When does an entrepreneur decide to scale their business?
Over the past few years, I’ve enjoyed meeting and interviewing people who have built various types of businesses. Those who have succeeded and found their stride typically fall within two camps:
a) those who have built a business that centers around sustaining their lifestyle
b) those who have scaled a business with multiple employees that extends beyond themselves.
I was reflecting on one of Seth Godin’s newsletters recently which read:
“Creative institutions get bigger so that they can avoid doing things that feel risky.
They may rationalize this as leverage, as creating more impact. But it’s a coin with two sides, and the other side is that they do proportionally more things that are reliable and fewer things that feel like they might fail.
In other words, hiring more people makes their useful creative productivity go down.”
Sometimes what’s best for a company is not to build a $10MM+ business with 20+ employees. Sometimes the greatest impact with the highest quality of work is done by keeping the team small or perhaps acting as a solopreneur or smaller boutique shop.
There’s a large creative agency here in town that has great brand recognition, but if you were to ask anyone in the industry about them, the common consensus is that it lost its creative edge years ago. It’s kind of hard not to when you become a firm of its size. That’s the detriment to scaling; it comes at the expense of taking creative risks, as referred to by Godin.
If you’re an entrepreneur, it’s important to think about these things. Once you hit a certain point, you find yourself at a critical juncture where you must decide to scale forward, and make this business bigger than you, or scale back, and turn this into something that you can manage on your own or with a small team.

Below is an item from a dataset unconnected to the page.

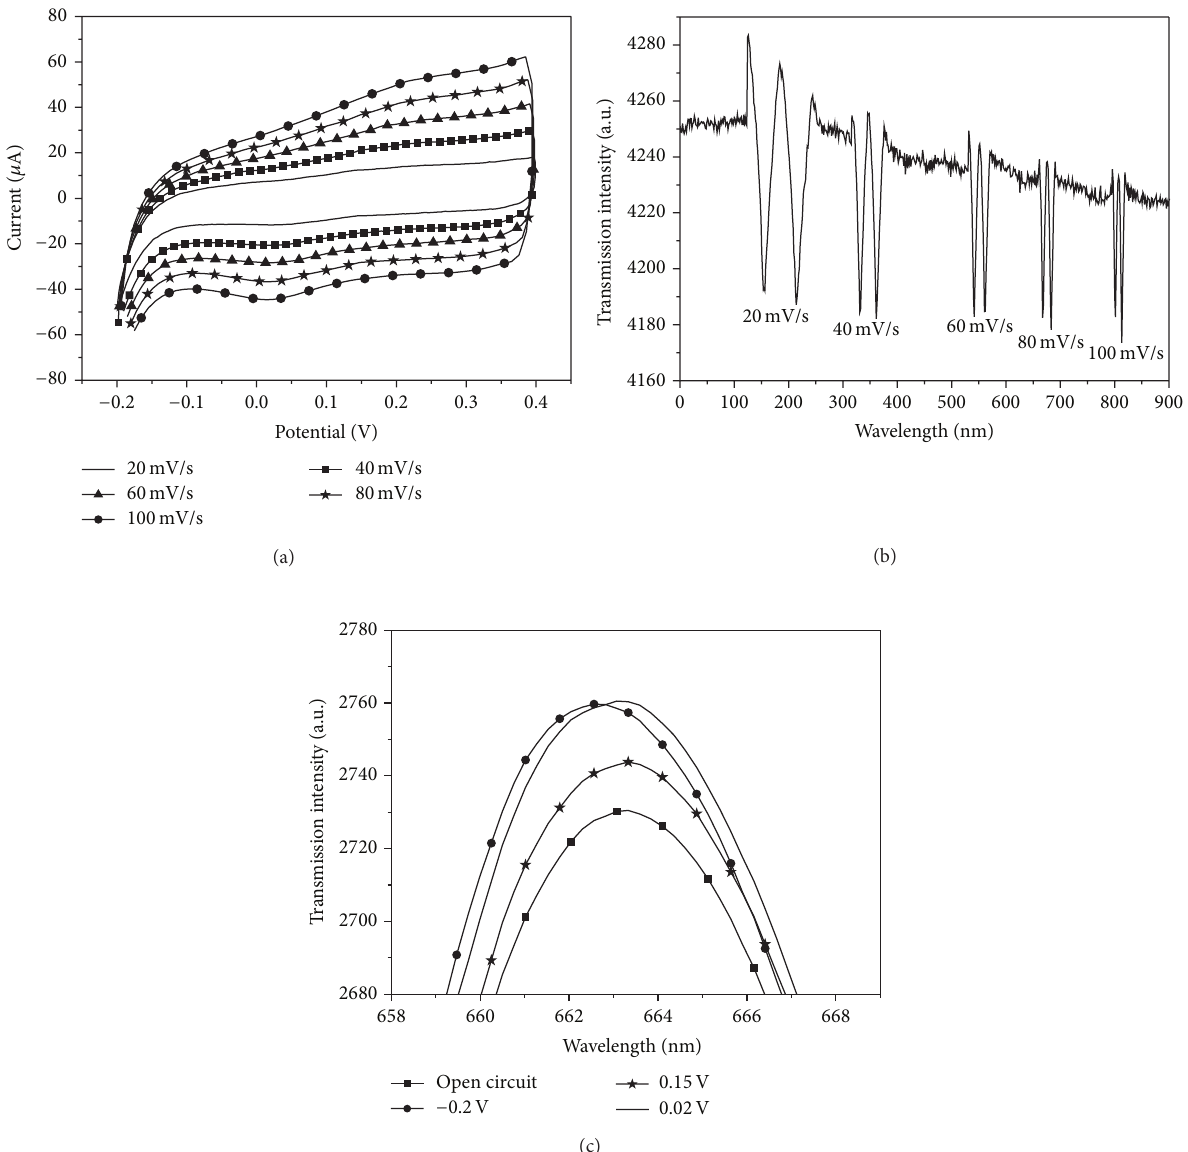
Figure 4: (a) CV traces with (b) corresponding TSPR kinetic curve of PABA film in PBS at various scan rates and (c) TSPR spectra of PABA film during applying constant potentials in PBS for 2 min on BD-R grating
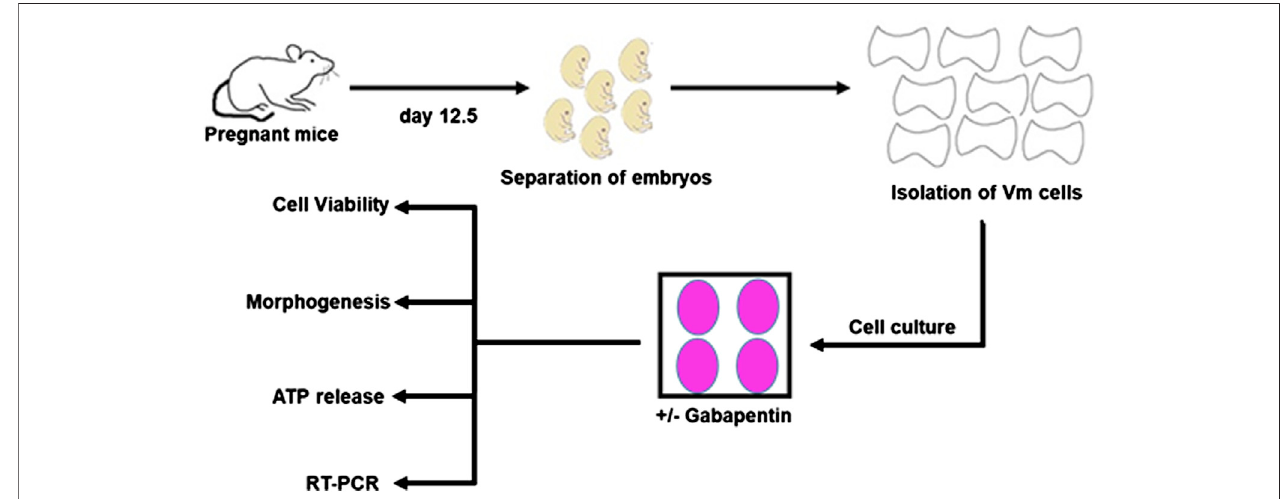
FIGURE 1 | The experimental design of the present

I’ve interviewed a few entrepreneurs on The EnTRUEpreneurship Podcast who have scaled their businesses to beyond themselves and I wanted to pick their brain to get a better understanding of their rationale. Here were a few of their reasons:
1) Larger competitors threatened to put them out of business
In the case of Wade Barnes, CEO of Farmers Edge, he was going up against major publicly-traded companies that could easily wipe him out while he was just starting in the ag-tech space. Unless Wade scaled quickly and brought in outside investors to help him grow, his technology would be surpassed by his other competitors. Scaling up made the right sense for them. At this point, Farmers Edge competes head-to-head against these much larger businesses, and though much smaller in market cap, it’s considered the leader in ag-tech innovation.
As Wade would say, “You don’t have to be a giant to win. The big don’t necessarily eat the small; it’s the swift that eat the slow.”

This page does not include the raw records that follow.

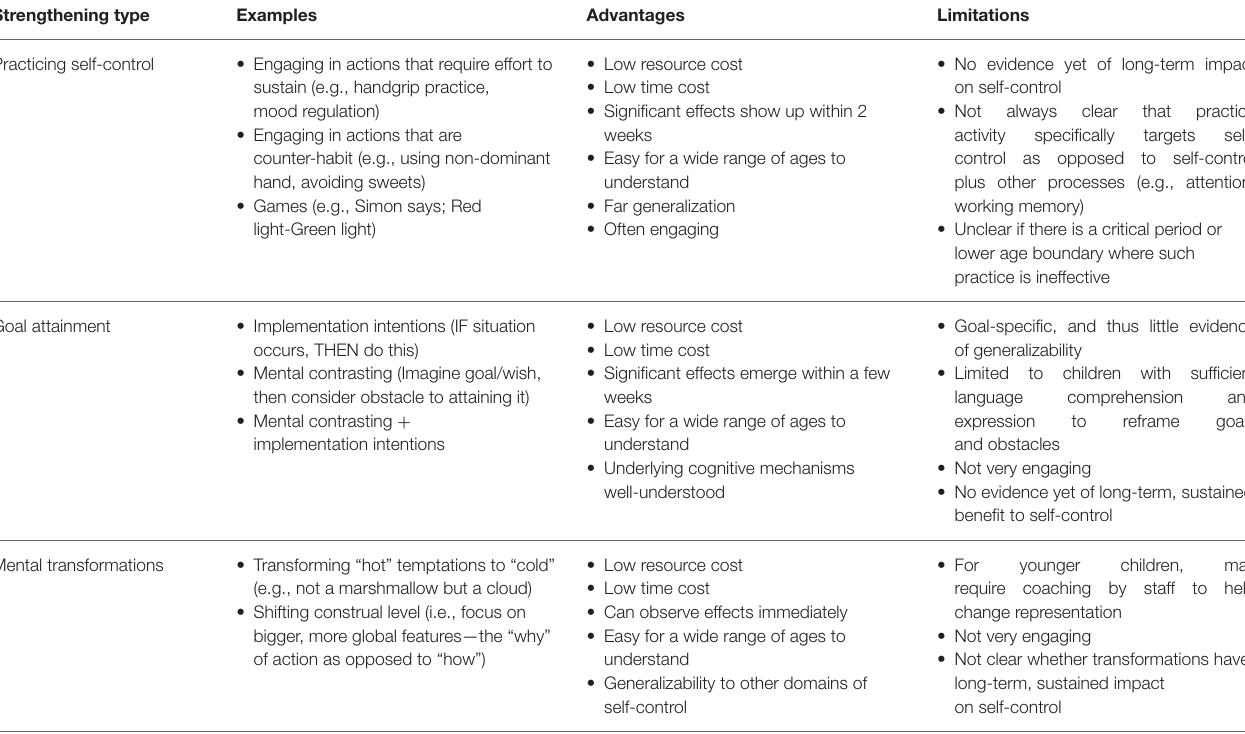
TABLE 2 | Different types of self-control strengthening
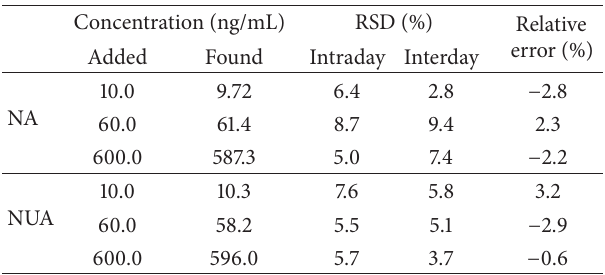
Table 1: Precision and accuracy for the analysis of NA and NUA in quality control (QC) samples ( 𝑛 = 3 days, 6 replicates per day) in human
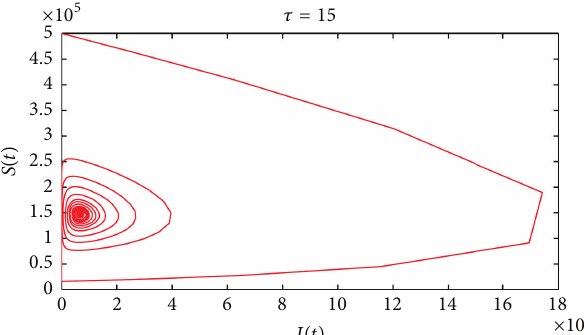
Figure 11: The phase portrait of susceptible 𝑆(𝑡) and infected 𝐼(𝑡) when 𝜏 = 15 .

2) The business is built on mass adoption
Jillian Bridgette Cohen spent years in the startup health space before launching her own mobile platform, Virtual Health Partners. The company is only three years old but now has international reach largely due to Jillian’s strategic approach in working with health/medical providers as the vehicle to the general masses, or a B2B2C-type model.
In order to create more economies of scale for her business, she needed to reach a larger consumer base, which required her to scale.
3) They want to fill a massive void in the market
In my interview with Brendon Schrader, CEO and Founder of marketing company, Antenna, he reached a point in his business where it grew to be too big. Brendon was unhappy not being able to sustain it with a small team and also not spending enough quality time with his family.
Yet, the market was telling him there was still opportunity on the table and Brendon ultimately made the decision to reinvest everything back into the business to create a company and organization that could run without his direct involvement.
Now Brendon’s time is focused on thinking about the future of the gig-economy as well as launching his new platform, Independently.
Conclusion
Not every business should scale. There are things you give up when you decide to grow bigger, and sometimes the only consideration is top-line revenue, which can be a poor motivator when the dark days hit.
If there’s a good rational justification for major growth of your business, then don’t let anything hold you back in making it happen. Otherwise, there’s nothing wrong with keeping it small.